» **Work instruction**
Would you please repeat all of the data exactly, omitting the pictures?

» **Data**
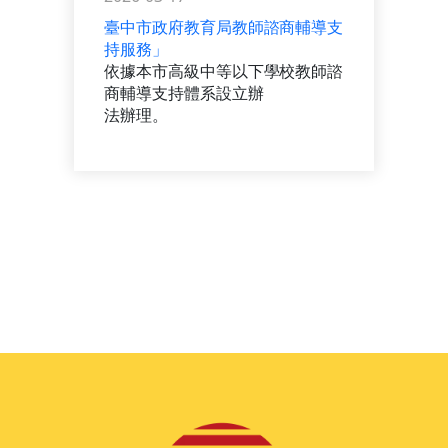
臺中市政府教育局教師諮商輔導支
持服務」
依據本市高級中等以下學校教師諮
商輔導支持體系設立辦
法辦理。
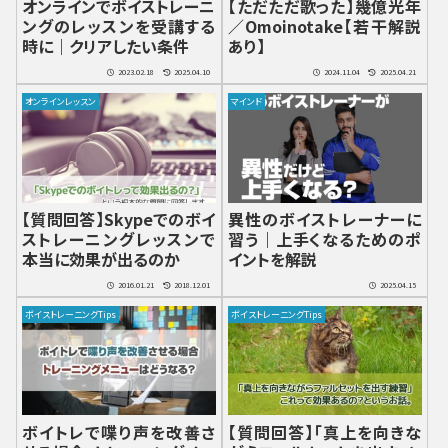
オンラインでボイストレーニ
【ただただ歌った】幾億光年
ングのレッスンを受講する
／Omoinotake【若干解説
時に｜クリアしたい条件
あり】
2023.02.18
2025.04.10
2024.11.04
2025.04.21
オンラインレッスン
マインド
【質問回答】Skypeでのボイ
異性のボイストレーナーに
ストレーニングレッスンで
習う｜上手くなるためのポ
本当に効果が出るのか
イントを解説
2016.01.21
2018.12.01
2025.04.15
ボイストレーニングTips
ボイストレーニングTips
ボイトレで喋り声を改善さ
【質問回答】「真上を向きな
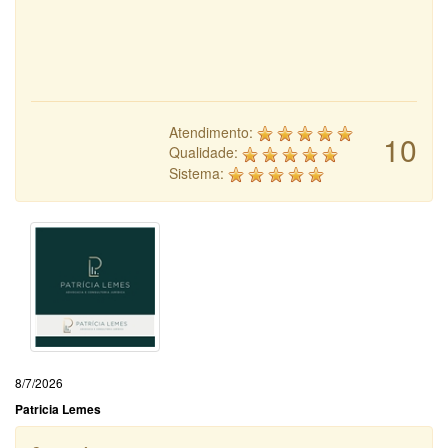
Atendimento:
10
Qualidade:
Sistema:
8/7/2026
Patricia Lemes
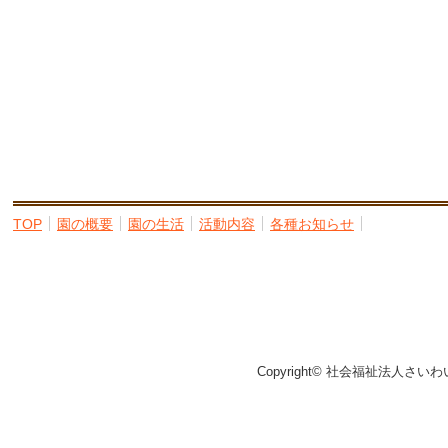
TOP
園の概要
園の生活
活動内容
各種お知らせ
Copyright© 社会福祉法人さいわ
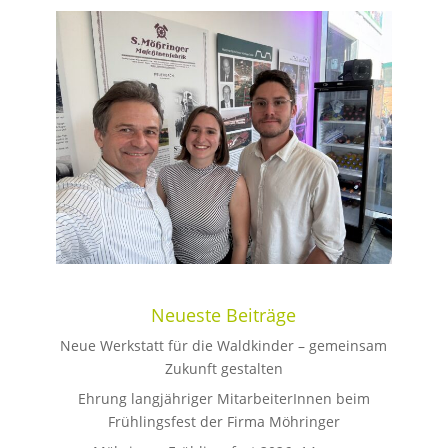
Neueste Beiträge
Neue Werkstatt für die Waldkinder – gemeinsam
Zukunft gestalten
Ehrung langjähriger MitarbeiterInnen beim
Frühlingsfest der Firma Möhringer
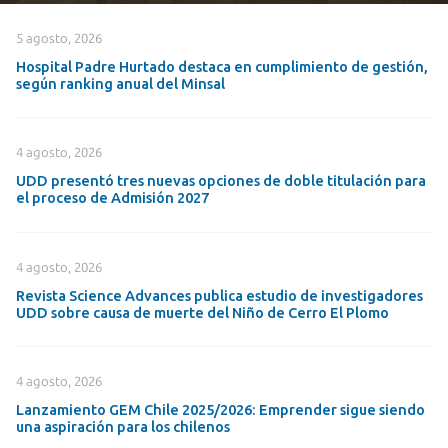
5 agosto, 2026
Hospital Padre Hurtado destaca en cumplimiento de gestión,
según ranking anual del Minsal
4 agosto, 2026
UDD presentó tres nuevas opciones de doble titulación para
el proceso de Admisión 2027
4 agosto, 2026
Revista Science Advances publica estudio de investigadores
UDD sobre causa de muerte del Niño de Cerro El Plomo
4 agosto, 2026
Lanzamiento GEM Chile 2025/2026: Emprender sigue siendo
una aspiración para los chilenos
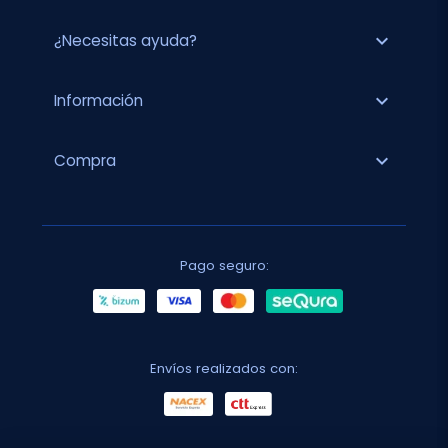
expand_more
¿Necesitas ayuda?
expand_more
Información
expand_more
Compra
Pago seguro:
Envíos realizados con:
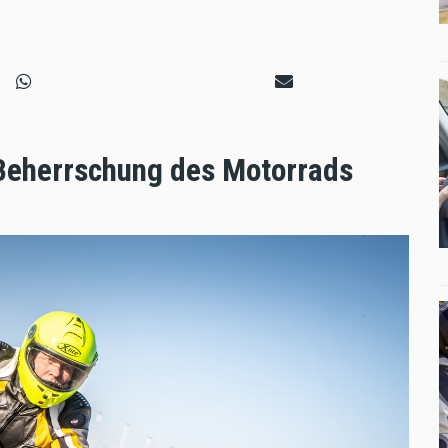
 Beherrschung des Motorrads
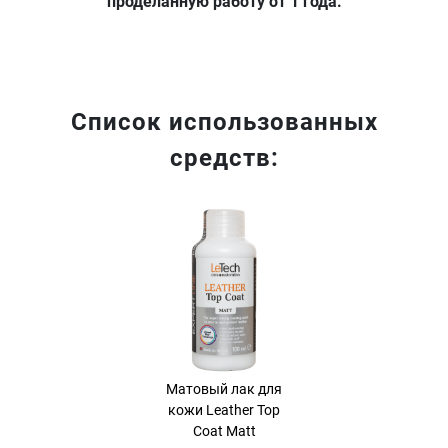
проделанную работу от 1 года.
Список использованных
средств:
Хит продаж
Матовый лак для
кожи Leather Top
Coat Matt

» **Solution**
臺中市政府教育局教師諮商輔導支
持服務」
依據本市高級中等以下學校教師諮
商輔導支持體系設立辦
法辦理。
オンラインでボイストレーニ
【ただただ歌った】幾億光年
ングのレッスンを受講する
／Omoinotake【若干解説
時に｜クリアしたい条件
あり】
2023.02.18
2025.04.10
2024.11.04
2025.04.21
オンラインレッスン
マインド
【質問回答】Skypeでのボイ
異性のボイストレーナーに
ストレーニングレッスンで
習う｜上手くなるためのポ
本当に効果が出るのか
イントを解説
2016.01.21
2018.12.01
2025.04.15
ボイストレーニングTips
ボイストレーニングTips
ボイトレで喋り声を改善さ
【質問回答】「真上を向きな
Atendimento:
10
Qualidade:
Sistema:
8/7/2026
Patricia Lemes
TOP
園の概要
園の生活
活動内容
各種お知らせ
Copyright© 社会福祉法人さいわ
Neueste Beiträge
Neue Werkstatt für die Waldkinder – gemeinsam
Zukunft gestalten
Ehrung langjähriger MitarbeiterInnen beim
Frühlingsfest der Firma Möhringer
5 agosto, 2026
Hospital Padre Hurtado destaca en cumplimiento de gestión,
según ranking anual del Minsal
4 agosto, 2026
UDD presentó tres nuevas opciones de doble titulación para
el proceso de Admisión 2027
4 agosto, 2026
Revista Science Advances publica estudio de investigadores
UDD sobre causa de muerte del Niño de Cerro El Plomo
4 agosto, 2026
Lanzamiento GEM Chile 2025/2026: Emprender sigue siendo
una aspiración para los chilenos
expand_more
¿Necesitas ayuda?
expand_more
Información
expand_more
Compra
Pago seguro:
Envíos realizados con:
 Beherrschung des Motorrads
проделанную работу от 1 года.
Список использованных
средств:
Хит продаж
Матовый лак для
кожи Leather Top
Coat Matt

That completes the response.